Opinions 606 and 606A and Damage Suits for Contract Breach
Growing Out of Curtailment
Petitioners here, as have the petitioners in several other of the cases arising from this curtailment situation, object to language in Opinions 606 and 606A issued by the Federal Power Commission on October 5, 1971, and December 3, 1971, which indicated that the adoption of a curtailment plan by the Commission pursuant to its procedures would serve as an "absolute defense" to any private contract actions against the pipeline for damages growing out of the curtailment. This court has today issued a full opinion on this point in International Paper Company v. Federal Power Commission1 and no purpose would be served by fully restating the result reached in that case here. Therefore we adopt as part of this opinion the holding of International Paper Company v.

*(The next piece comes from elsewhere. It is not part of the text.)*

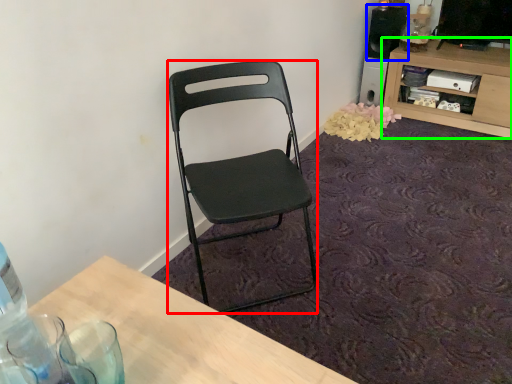
Question: Based on their relative distances, which object is nearer to chair (highlighted by a red box)? Choose from loudspeaker (highlighted by a blue box) and shelf (highlighted by a green box).

Choices:
 (A) loudspeaker
 (B) shelf

Answer: (B)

Federal Power Commission, supra, with regard to the effect of Opinions 606 and 606A on possible suits for breach of contract growing out of any curtailment plan which is ultimately adopted.
FPC's Failure to Consider a Nationwide Curtailment Plan
The State of Louisiana and other petitioners in this action allege that the failure of the FPC to entertain proposals for curtailment on a nationwide scale, rather than on a pipeline by pipeline basis, is an abuse of administrative discretion. We feel that this challenge has been foreclosed by the Supreme Court in Federal Power Commission v. Louisiana Power & Light Co., supra. The court stated therein:
We conclude therefore that FPC has jurisdiction asserted in this case and that the Natural Gas Act fully authorizes the method chosen by the FPC for its exercise. 406 U.S. at 647, 92 S. Ct. at 1841. (Emphasis supplied).

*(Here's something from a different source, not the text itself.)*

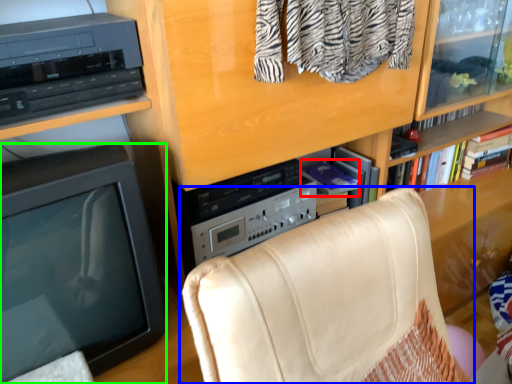
Question: Which object is positioned farthest from book (highlighted by a red box)? Select from chair (highlighted by a blue box) and television (highlighted by a green box).

Choices:
 (A) chair
 (B) television

Answer: (B)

The "method chosen" is a pipeline by pipeline consideration, thus it cannot be said that such a "fully authorized" method is an abuse of discretion.

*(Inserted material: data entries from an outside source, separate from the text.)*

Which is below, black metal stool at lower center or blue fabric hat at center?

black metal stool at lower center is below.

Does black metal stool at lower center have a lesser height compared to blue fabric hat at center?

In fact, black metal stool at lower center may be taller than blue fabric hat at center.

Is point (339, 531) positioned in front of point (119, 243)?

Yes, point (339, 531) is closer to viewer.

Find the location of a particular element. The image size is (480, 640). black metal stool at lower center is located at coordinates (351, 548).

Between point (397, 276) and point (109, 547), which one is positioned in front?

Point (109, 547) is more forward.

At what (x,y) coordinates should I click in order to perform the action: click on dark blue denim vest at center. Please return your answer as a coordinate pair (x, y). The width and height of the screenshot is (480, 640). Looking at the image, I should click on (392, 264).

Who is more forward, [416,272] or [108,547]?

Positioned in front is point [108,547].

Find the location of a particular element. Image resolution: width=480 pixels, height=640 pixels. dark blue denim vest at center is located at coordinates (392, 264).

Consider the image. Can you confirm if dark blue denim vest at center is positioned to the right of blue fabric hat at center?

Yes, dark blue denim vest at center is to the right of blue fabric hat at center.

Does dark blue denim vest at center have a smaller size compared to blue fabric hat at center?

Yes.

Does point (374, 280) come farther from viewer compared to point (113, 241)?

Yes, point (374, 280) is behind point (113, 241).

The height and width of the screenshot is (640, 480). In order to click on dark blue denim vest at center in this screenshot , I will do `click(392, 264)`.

Louisiana's Claim of Equity as a Gas-Producing State
Louisiana eloquently argued to this court that its status as a major gas-producing state merited it some special consideration in the battle over where necessary curtailments must come. The state asserts that it is an abuse of discretion for the FPC to refuse to consider these "equities." The conflict between producing states and consuming states is readily discernible. See Federal Power Commission v. Louisiana Power & Light Co., 406 U.S. at 633, n. 12, 92 S. Ct. at 1835 (and text accompanying).
This claim by Louisiana is essentially an argument for a preference. The FPC is a federal agency charged with evenhandedly supervising power matters on a national basis once jurisdiction is established. A major purpose was to prevent the "haves" from being unfair to the "have nots." Therefore, we do not find it an abuse of discretion for the FPC to refuse to consider a claim of preference based on the fortuitous location of gas reserves in a certain area.
Affirmed in part and remanded in part.